▶ DOCUMENT TEXT:
——

# A difficult choice? Help...



## plansdude (Sep 3, 2015)

If you had the choice of buying a Crkt M16-13SFG or a benjamin trail NP2 what would you pick? The reason i ask this is because im trying to make my mind up about either one or the other... Cant have both...


----------



## StretchandEat (Nov 11, 2015)

Would you rather kill a squirrel. .or skin a squirrel?


----------



## MakeSlingshots (Jul 16, 2015)

benjamin trail NP2,

Good knives can be found for 5$... I just bough a crappy looking knife but it was nice and razor sharp. I bought it for 4$ on eBay.


----------



## JonM (Aug 17, 2013)

I'd go with the Benjamin, & spend the next bit on a good sharpenoing system for you existing knives. I ordered one of these after having a pocket knife sharpened by a guy at the local commerce show; http://www.ebay.com/itm/331591909548?_trksid=p2060353.m1438.l2649&ssPageName=STRK%3AMEBIDX%3AIT


----------



## plansdude (Sep 3, 2015)

Sounds to me like im getting the benjamin... Id rather kill the squirrel... Thanks guys for the help!


----------



## NaturalFork (Jan 21, 2010)

Go with the airgun.


----------

——

▶ DATASET CONTENT:
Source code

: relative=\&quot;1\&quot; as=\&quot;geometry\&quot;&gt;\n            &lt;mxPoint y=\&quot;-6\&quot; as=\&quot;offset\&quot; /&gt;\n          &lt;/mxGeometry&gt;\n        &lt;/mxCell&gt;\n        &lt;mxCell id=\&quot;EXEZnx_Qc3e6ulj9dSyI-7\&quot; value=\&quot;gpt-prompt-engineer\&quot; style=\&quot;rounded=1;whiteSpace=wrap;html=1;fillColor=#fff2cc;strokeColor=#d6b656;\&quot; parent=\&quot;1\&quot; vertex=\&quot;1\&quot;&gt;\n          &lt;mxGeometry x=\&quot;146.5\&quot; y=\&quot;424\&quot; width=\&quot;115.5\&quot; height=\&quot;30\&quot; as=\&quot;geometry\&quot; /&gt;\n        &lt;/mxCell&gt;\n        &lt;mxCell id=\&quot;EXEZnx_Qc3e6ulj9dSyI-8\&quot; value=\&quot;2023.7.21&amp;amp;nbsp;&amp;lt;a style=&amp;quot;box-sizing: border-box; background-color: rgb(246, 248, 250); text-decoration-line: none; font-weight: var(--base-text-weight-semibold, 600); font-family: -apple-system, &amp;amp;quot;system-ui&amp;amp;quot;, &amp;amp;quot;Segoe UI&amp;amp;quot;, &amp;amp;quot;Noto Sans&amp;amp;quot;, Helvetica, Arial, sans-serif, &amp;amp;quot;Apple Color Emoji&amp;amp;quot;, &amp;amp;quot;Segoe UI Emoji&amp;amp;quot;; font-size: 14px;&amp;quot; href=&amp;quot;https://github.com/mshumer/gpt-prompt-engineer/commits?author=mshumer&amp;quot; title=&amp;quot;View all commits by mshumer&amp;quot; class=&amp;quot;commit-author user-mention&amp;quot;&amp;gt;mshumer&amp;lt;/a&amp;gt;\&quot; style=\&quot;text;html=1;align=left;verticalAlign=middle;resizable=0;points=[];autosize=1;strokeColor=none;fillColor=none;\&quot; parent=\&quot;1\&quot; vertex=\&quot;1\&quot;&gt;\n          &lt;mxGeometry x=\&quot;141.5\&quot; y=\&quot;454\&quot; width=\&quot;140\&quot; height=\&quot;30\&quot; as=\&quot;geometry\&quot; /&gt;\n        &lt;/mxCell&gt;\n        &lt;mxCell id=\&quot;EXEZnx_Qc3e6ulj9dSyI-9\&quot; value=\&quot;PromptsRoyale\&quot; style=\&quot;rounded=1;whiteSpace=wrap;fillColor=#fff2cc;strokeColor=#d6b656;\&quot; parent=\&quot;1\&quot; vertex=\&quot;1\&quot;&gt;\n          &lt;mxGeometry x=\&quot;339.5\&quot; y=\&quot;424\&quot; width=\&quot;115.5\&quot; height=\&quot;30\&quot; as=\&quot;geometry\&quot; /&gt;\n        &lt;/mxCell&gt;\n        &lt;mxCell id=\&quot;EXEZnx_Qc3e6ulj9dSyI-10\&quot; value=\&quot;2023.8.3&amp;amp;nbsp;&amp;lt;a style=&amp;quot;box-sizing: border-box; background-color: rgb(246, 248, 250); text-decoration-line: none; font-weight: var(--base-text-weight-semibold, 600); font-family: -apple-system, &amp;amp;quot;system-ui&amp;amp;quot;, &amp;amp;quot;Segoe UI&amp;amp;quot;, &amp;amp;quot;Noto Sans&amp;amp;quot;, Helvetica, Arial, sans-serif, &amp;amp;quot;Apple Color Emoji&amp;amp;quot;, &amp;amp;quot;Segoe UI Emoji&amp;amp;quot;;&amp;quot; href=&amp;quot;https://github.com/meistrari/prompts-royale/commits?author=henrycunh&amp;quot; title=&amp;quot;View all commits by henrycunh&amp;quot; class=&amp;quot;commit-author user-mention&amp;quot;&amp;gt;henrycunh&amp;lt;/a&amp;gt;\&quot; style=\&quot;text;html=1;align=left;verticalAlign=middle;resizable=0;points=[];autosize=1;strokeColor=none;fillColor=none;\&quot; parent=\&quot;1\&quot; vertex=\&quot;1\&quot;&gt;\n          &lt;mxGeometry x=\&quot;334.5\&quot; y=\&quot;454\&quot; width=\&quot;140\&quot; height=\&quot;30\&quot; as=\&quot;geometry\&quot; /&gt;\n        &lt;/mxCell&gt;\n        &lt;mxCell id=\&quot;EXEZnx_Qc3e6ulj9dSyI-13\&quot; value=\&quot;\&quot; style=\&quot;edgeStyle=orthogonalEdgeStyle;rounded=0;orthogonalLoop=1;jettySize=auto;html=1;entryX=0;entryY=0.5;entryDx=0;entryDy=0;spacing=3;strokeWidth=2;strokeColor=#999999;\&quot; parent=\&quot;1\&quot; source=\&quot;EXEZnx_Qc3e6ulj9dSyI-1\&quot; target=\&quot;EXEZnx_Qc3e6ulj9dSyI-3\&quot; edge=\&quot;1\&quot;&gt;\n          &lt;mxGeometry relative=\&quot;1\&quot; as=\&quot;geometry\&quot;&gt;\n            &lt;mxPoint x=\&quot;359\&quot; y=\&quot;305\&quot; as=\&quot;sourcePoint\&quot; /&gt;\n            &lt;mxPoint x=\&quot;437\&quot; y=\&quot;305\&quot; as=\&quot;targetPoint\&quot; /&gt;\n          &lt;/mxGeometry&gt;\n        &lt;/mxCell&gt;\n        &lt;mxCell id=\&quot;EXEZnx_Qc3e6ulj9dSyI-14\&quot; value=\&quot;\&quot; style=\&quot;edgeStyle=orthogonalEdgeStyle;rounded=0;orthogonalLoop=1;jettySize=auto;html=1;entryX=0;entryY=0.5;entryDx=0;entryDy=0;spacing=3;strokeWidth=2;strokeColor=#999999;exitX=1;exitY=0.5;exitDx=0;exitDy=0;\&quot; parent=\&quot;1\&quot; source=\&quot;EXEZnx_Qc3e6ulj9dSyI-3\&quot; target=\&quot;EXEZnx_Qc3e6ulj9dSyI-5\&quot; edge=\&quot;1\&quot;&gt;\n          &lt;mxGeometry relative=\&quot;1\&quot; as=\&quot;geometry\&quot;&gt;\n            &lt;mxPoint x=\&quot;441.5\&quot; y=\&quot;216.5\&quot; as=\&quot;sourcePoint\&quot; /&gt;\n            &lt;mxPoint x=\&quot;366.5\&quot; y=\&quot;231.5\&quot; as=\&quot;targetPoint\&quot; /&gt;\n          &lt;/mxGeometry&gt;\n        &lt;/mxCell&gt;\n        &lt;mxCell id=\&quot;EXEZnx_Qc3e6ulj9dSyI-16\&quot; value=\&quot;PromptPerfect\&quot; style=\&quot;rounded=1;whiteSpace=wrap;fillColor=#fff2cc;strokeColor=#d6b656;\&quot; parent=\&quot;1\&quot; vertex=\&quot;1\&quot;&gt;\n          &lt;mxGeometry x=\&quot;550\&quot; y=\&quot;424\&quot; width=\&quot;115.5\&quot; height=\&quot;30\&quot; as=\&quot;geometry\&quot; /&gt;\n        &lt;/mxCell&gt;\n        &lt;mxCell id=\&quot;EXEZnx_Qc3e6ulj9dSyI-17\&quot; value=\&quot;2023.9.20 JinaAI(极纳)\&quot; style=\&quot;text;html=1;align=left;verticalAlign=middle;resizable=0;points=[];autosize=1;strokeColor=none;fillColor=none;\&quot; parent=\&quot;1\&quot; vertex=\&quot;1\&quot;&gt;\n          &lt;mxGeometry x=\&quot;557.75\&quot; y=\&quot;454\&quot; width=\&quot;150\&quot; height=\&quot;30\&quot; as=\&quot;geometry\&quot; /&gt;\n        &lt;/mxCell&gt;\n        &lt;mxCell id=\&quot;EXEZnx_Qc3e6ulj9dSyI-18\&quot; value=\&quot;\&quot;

——

▶ TO DO:
1) Answer these questions from the forum thread, one line each and labeled to match:
(a) Which two items is the original poster choosing between?
(b) How much did MakeSlingshots pay on eBay for a knife?
(c) According to JonM, what should the remaining money go toward?
2) Using the forum thread, explain in one to three sentences why plansdude decides on the Benjamin.
3) Quote the forum thread word for word, starting with the part that contains "## MakeSlingshots (Jul" and ending with "4$ on eBay.".

▶ SOLUTIONS IN ORDER:
1)
(a) A CRKT M16-13SFG or a Benjamin Trail NP2.
(b) $4.
(c) A good sharpening system for existing knives.

2) The replies pointed toward the Benjamin. When StretchandEat asked whether he would rather kill a squirrel or skin one, plansdude answered that he would rather kill the squirrel, which points to the airgun over the knife.

3)
## MakeSlingshots (Jul 16, 2015)

benjamin trail NP2,

Good knives can be found for 5$... I just bough a crappy looking knife but it was nice and razor sharp. I bought it for 4$ on eBay.